Shares of U.S. traded Deutsche Bank soared 14 percent on Friday on a report that it was close to a $5.4 billion settlement with the Justice Department for its role in the mortgage bond crisis, rather than the proposed $14 billion deal. CNBC could not independently verify that report.
This wasn't earth shattering news for Cramer.
The reality is that Deutsche Bank has 1.8 trillion euro in assets and $220 billion in cash on hand. It's the largest bank in Germany, with tremendous worldwide reach. He expected a settlement to be reached.
"It's the only European bank that my snob Harvard friends would have considered working at," Cramer said.
Cramer suspects that Wall Street saw news of a possible settlement as a surprise because the media only focused on the negative aspects of the story. Saying anything positive would have risked getting called a moron.

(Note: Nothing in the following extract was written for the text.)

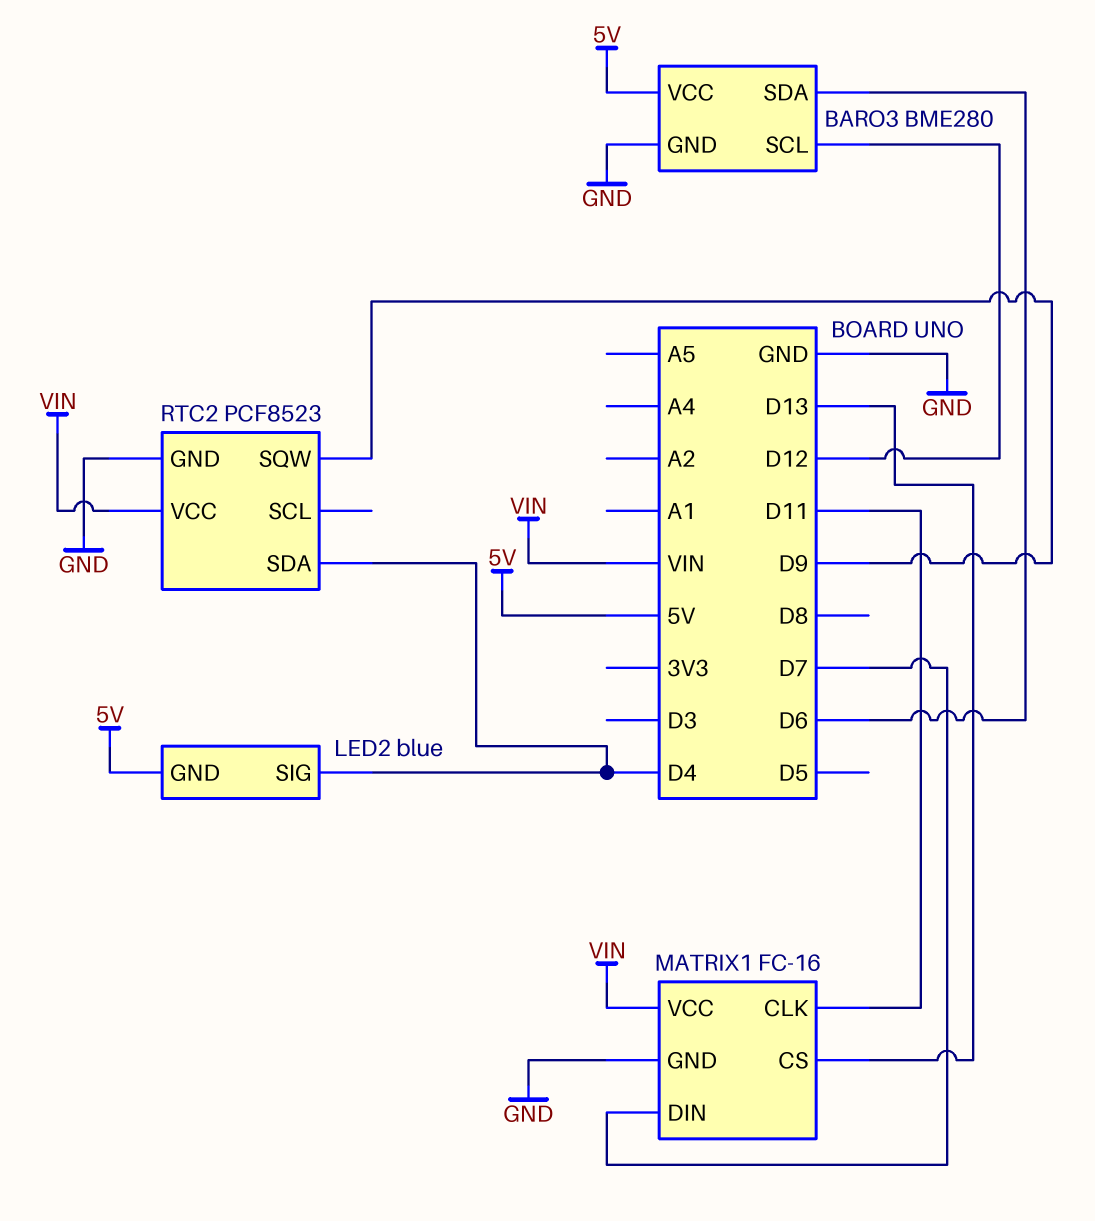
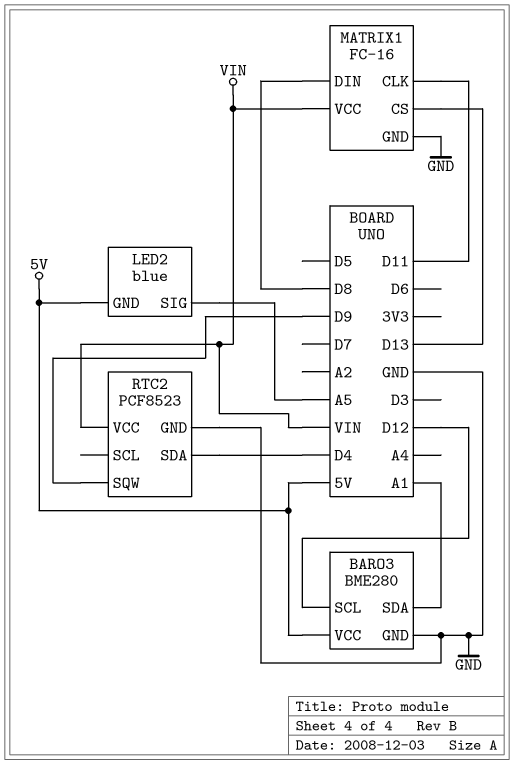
BARO3 pin SDA: D6 -> A1
LED2 pin SIG: D4 -> A5
MATRIX1 pin DIN: D7 -> D8

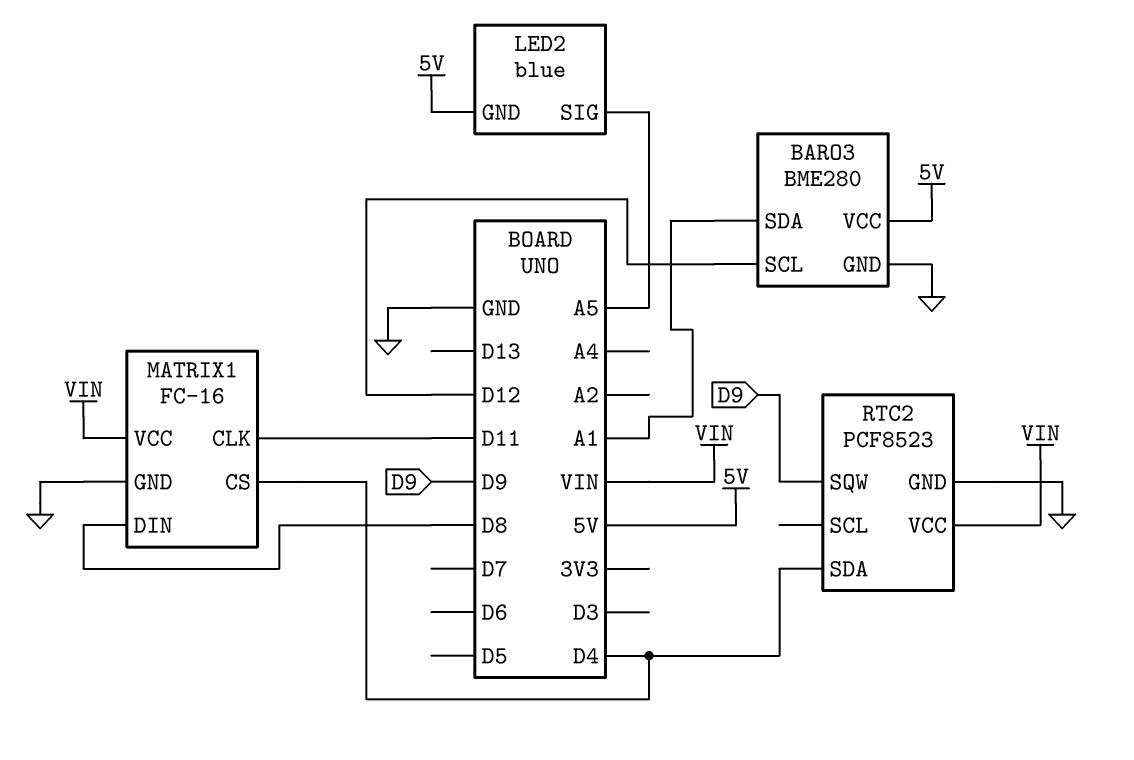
MATRIX1 pin CS: D13 -> D4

Many investors were concerned that Deutsche Bank's legal reserves of $5 billion to $6 billion were too low versus the $14 billion penalty sought by the Justice Department.
"If this deal falls apart and it turns out that Justice wants more money, I still think Deutsche Bank will be able to find capital, either from another institution, or in the worst case scenario, the German government," Cramer said.
In fact, given that German interest rates are negative currently, the German government buying Deutsche Bank would be an incredible investment if given the opportunity.
Ultimately, panic makes a great headline, but it's a terrible investing strategy.